In einer abgelegenen Gegend im Süden des US-Bundesstaates Ohio befindet sich das «Tactical Defense Institute». Dieses gilt in den USA seit Jahren als führend, wenn es darum geht, Lehrpersonen im Umgang mit Waffen auszubilden.
Sieben Lehrpersonen absolvieren den dreitägigen Kurs für je acht Stunden. Dieser ist Voraussetzung, um sich im Klassenzimmer bewaffnen zu dürfen.
Einige, wie Nick, hatten bis vor Kurzem noch nie eine Waffe in der Hand. Die Massenschiesserei an einer Schule in Texas letzten Mai führte zu einem Umdenken. Damals wurden 19 Kinder und zwei Lehrpersonen getötet.

EINTRÄGE IM DATENSATZ
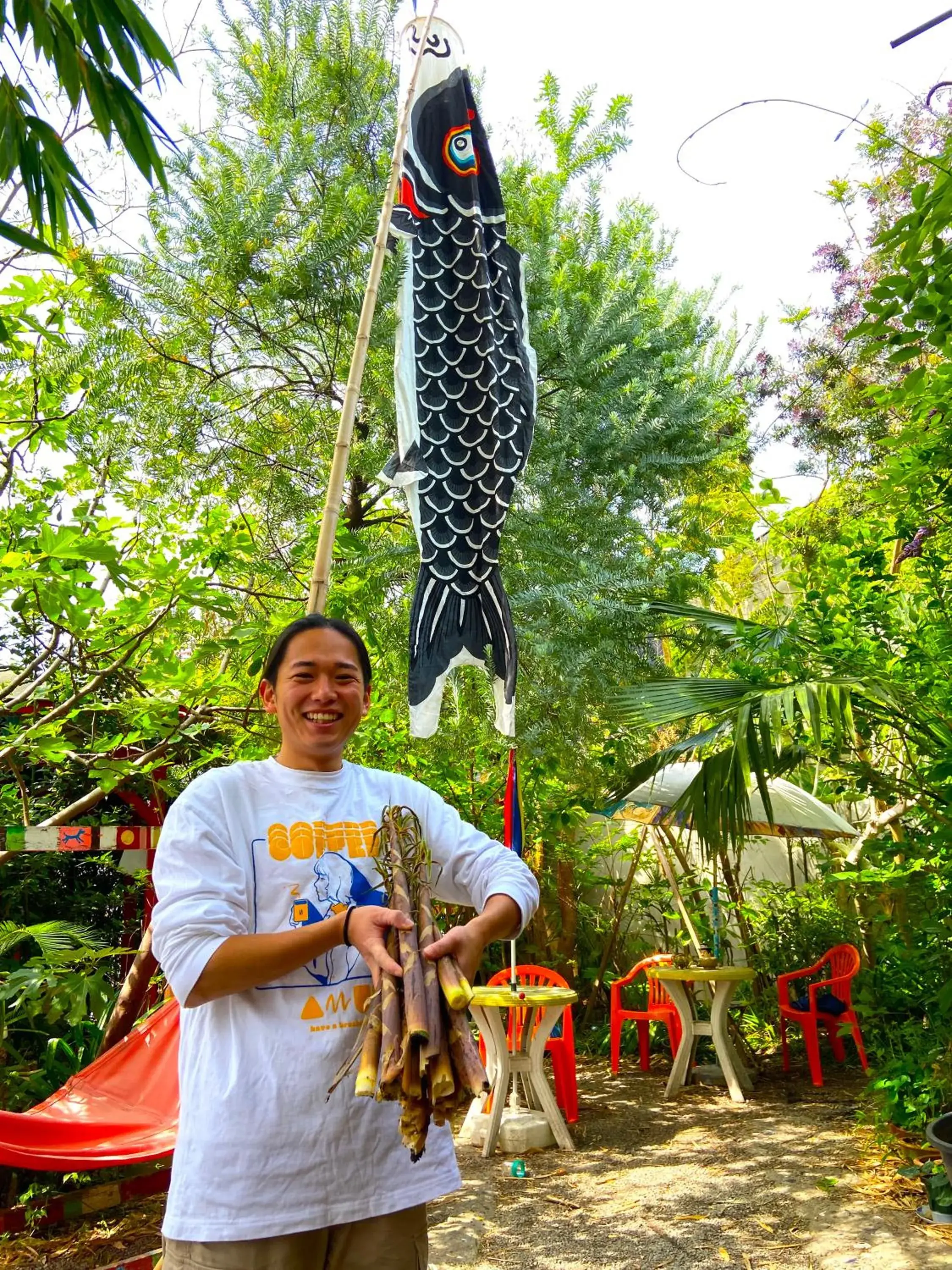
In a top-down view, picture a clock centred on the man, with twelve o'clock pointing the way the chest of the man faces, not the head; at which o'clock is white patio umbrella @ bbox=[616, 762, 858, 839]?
The white patio umbrella is roughly at 7 o'clock from the man.

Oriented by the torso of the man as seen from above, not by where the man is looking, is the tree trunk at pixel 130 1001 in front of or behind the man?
behind

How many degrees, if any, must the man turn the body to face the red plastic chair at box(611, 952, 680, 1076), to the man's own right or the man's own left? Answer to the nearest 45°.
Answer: approximately 180°

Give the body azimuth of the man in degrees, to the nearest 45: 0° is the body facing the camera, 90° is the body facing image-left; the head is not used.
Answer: approximately 0°

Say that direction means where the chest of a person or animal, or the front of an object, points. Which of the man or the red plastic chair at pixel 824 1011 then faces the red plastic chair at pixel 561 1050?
the red plastic chair at pixel 824 1011

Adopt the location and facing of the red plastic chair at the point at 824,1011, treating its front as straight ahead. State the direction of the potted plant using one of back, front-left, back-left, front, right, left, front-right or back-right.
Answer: front-left

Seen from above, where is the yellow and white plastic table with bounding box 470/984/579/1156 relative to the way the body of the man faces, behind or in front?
behind

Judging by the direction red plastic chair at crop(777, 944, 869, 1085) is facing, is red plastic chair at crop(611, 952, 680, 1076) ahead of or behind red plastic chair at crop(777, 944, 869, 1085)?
ahead

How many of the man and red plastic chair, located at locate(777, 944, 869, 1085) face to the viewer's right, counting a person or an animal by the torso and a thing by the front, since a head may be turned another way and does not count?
0
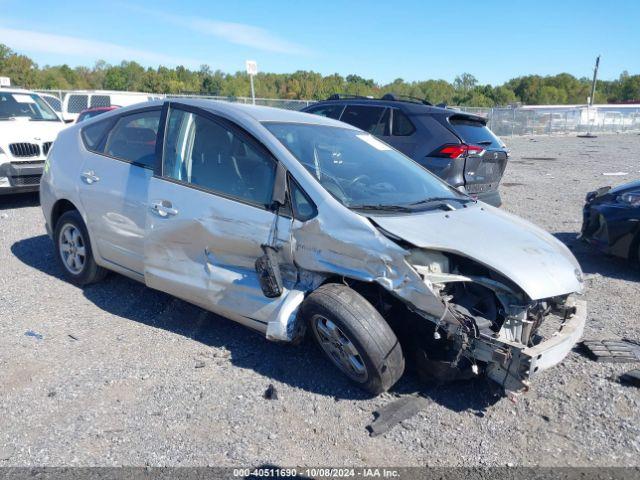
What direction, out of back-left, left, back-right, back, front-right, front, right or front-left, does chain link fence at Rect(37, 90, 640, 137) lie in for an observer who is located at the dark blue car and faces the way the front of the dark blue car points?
back-right

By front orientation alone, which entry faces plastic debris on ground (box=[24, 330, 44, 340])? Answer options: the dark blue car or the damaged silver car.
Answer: the dark blue car

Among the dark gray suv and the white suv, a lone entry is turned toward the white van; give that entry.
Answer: the dark gray suv

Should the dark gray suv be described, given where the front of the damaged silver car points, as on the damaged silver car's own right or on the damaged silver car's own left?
on the damaged silver car's own left

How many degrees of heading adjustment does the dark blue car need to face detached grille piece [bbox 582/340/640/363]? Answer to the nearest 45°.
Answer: approximately 45° to its left

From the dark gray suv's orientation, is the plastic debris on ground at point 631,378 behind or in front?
behind

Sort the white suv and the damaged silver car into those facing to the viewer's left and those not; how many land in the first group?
0

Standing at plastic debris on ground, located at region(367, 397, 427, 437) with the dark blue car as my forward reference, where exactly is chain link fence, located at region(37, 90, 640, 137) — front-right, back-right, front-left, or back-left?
front-left

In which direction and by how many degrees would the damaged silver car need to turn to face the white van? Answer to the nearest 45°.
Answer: approximately 180°

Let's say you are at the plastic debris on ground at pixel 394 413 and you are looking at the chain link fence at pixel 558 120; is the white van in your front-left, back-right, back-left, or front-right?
front-left

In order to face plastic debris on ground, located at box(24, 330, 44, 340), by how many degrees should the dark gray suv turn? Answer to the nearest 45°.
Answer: approximately 90° to its left

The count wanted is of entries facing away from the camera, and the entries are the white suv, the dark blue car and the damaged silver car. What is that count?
0

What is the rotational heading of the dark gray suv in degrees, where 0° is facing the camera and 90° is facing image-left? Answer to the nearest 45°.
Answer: approximately 135°

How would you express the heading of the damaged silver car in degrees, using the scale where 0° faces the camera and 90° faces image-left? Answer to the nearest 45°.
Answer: approximately 315°

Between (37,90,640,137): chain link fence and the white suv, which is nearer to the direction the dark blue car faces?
the white suv
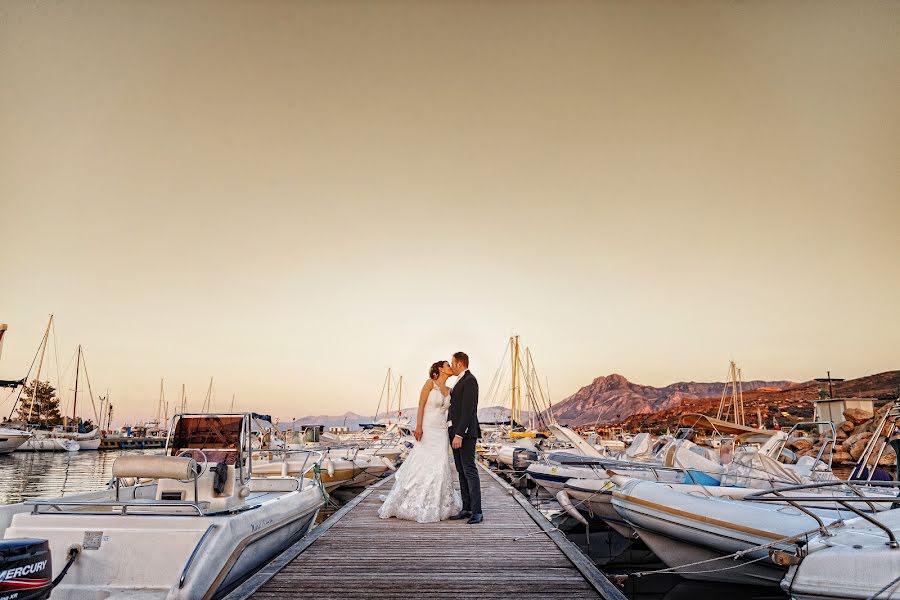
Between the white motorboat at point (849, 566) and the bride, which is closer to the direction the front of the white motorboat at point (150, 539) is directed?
the bride

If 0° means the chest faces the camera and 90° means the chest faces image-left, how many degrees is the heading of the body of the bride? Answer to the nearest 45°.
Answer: approximately 315°

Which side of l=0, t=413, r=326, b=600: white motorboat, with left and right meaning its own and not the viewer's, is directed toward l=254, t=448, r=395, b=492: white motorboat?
front

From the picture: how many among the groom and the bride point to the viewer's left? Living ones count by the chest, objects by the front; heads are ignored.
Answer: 1

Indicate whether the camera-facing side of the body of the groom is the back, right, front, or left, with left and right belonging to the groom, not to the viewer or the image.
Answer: left

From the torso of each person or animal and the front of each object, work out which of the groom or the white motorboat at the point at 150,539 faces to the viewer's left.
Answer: the groom

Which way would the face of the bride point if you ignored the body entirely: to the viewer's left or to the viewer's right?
to the viewer's right

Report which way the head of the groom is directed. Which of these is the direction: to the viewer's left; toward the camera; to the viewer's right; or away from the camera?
to the viewer's left

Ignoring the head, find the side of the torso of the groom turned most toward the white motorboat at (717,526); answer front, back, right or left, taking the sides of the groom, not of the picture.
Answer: back

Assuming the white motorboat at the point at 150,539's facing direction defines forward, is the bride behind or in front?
in front

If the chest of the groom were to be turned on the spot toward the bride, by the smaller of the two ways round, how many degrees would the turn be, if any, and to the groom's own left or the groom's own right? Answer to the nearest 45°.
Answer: approximately 45° to the groom's own right

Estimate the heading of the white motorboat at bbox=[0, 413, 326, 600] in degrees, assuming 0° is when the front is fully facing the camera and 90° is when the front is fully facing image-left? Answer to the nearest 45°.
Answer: approximately 225°

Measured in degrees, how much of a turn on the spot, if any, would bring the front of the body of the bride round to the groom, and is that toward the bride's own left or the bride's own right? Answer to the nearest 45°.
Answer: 0° — they already face them

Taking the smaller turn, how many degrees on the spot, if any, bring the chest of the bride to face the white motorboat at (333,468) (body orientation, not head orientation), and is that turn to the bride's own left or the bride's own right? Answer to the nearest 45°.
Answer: approximately 135° to the bride's own left

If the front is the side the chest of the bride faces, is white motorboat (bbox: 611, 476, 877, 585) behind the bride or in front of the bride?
in front

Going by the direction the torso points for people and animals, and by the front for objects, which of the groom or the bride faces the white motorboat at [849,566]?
the bride

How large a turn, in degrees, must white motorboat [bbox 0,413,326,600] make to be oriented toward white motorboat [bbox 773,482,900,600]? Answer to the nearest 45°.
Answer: approximately 90° to its right

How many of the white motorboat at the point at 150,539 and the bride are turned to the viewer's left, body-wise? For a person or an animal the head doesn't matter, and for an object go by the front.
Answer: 0
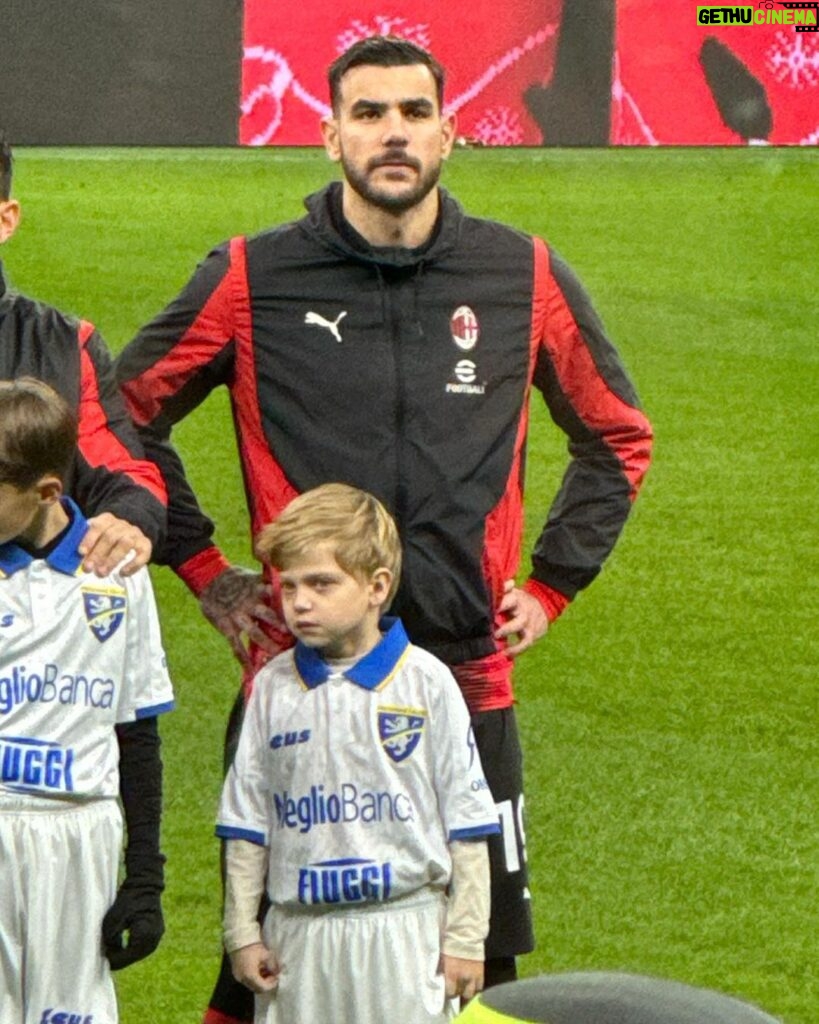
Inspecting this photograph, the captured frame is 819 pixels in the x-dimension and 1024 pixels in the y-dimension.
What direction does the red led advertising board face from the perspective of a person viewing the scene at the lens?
facing the viewer

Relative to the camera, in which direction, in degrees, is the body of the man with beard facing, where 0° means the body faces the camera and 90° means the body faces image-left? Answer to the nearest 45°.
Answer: approximately 0°

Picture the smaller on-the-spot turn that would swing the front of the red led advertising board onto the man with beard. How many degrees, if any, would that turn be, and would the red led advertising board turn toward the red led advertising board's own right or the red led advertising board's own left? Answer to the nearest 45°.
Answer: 0° — it already faces them

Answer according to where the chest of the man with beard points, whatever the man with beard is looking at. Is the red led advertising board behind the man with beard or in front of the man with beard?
behind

ZU LÖSENDE AUFGABE
Wie viele Lehrpersonen absolvieren laut dem Text über die Waffenausbildung von Lehrpersonen den dreitägigen Kurs?

LÖSUNG DER ÜBUNG
Sieben Lehrpersonen.